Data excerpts
....

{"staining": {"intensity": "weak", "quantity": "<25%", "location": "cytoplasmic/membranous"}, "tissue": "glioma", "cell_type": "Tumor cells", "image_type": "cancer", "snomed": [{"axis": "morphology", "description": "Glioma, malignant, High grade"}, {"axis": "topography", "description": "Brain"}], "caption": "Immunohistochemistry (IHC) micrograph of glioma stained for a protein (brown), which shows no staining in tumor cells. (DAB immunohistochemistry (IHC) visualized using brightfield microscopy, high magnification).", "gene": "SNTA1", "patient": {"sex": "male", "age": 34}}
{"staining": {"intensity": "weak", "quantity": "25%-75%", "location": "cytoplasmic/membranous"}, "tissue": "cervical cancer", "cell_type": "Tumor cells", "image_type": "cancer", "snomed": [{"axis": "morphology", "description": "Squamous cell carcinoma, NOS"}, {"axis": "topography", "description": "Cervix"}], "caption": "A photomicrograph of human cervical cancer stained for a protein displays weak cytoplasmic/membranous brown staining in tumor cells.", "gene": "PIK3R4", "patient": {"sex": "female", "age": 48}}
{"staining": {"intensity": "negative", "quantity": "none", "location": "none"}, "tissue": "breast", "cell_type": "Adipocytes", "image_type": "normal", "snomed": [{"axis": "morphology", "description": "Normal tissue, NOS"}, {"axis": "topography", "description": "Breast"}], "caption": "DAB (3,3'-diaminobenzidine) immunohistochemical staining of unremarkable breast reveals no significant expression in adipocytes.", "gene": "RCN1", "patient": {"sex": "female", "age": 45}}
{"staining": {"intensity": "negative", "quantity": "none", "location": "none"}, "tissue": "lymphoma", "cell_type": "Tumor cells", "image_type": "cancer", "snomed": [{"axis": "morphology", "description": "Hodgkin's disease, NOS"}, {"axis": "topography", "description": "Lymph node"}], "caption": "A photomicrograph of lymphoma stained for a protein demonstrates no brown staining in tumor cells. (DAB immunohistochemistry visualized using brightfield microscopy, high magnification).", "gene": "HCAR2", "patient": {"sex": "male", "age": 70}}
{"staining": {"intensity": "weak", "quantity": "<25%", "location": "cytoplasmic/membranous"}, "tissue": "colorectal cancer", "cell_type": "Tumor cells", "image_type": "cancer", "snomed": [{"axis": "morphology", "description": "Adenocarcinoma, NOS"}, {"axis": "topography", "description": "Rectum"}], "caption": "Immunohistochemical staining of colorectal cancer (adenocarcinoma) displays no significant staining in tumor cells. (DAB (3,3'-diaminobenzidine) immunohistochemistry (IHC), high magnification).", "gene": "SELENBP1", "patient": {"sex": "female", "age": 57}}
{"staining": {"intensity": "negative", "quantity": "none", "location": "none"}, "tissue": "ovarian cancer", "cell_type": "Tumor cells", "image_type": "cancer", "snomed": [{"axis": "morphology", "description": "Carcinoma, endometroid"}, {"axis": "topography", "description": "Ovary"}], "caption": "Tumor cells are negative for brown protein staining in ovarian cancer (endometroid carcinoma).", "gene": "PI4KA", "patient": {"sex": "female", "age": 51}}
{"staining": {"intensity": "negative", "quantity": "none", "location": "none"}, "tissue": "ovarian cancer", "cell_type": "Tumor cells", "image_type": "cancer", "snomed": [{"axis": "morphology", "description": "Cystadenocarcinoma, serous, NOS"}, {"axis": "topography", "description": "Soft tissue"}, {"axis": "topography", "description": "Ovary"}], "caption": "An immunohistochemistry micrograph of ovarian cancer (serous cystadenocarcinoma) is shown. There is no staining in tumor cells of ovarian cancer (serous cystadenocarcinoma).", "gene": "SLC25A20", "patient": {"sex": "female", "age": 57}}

....

- **Your instructions**
Only the lines above from the one with "photomicrograph of human" through the one with "(3,3'-diaminobenzidine) immunohistochemical staining" should be duplicated, character for character.

- **Solution below**
{"staining": {"intensity": "weak", "quantity": "25%-75%", "location": "cytoplasmic/membranous"}, "tissue": "cervical cancer", "cell_type": "Tumor cells", "image_type": "cancer", "snomed": [{"axis": "morphology", "description": "Squamous cell carcinoma, NOS"}, {"axis": "topography", "description": "Cervix"}], "caption": "A photomicrograph of human cervical cancer stained for a protein displays weak cytoplasmic/membranous brown staining in tumor cells.", "gene": "PIK3R4", "patient": {"sex": "female", "age": 48}}
{"staining": {"intensity": "negative", "quantity": "none", "location": "none"}, "tissue": "breast", "cell_type": "Adipocytes", "image_type": "normal", "snomed": [{"axis": "morphology", "description": "Normal tissue, NOS"}, {"axis": "topography", "description": "Breast"}], "caption": "DAB (3,3'-diaminobenzidine) immunohistochemical staining of unremarkable breast reveals no significant expression in adipocytes.", "gene": "RCN1", "patient": {"sex": "female", "age": 45}}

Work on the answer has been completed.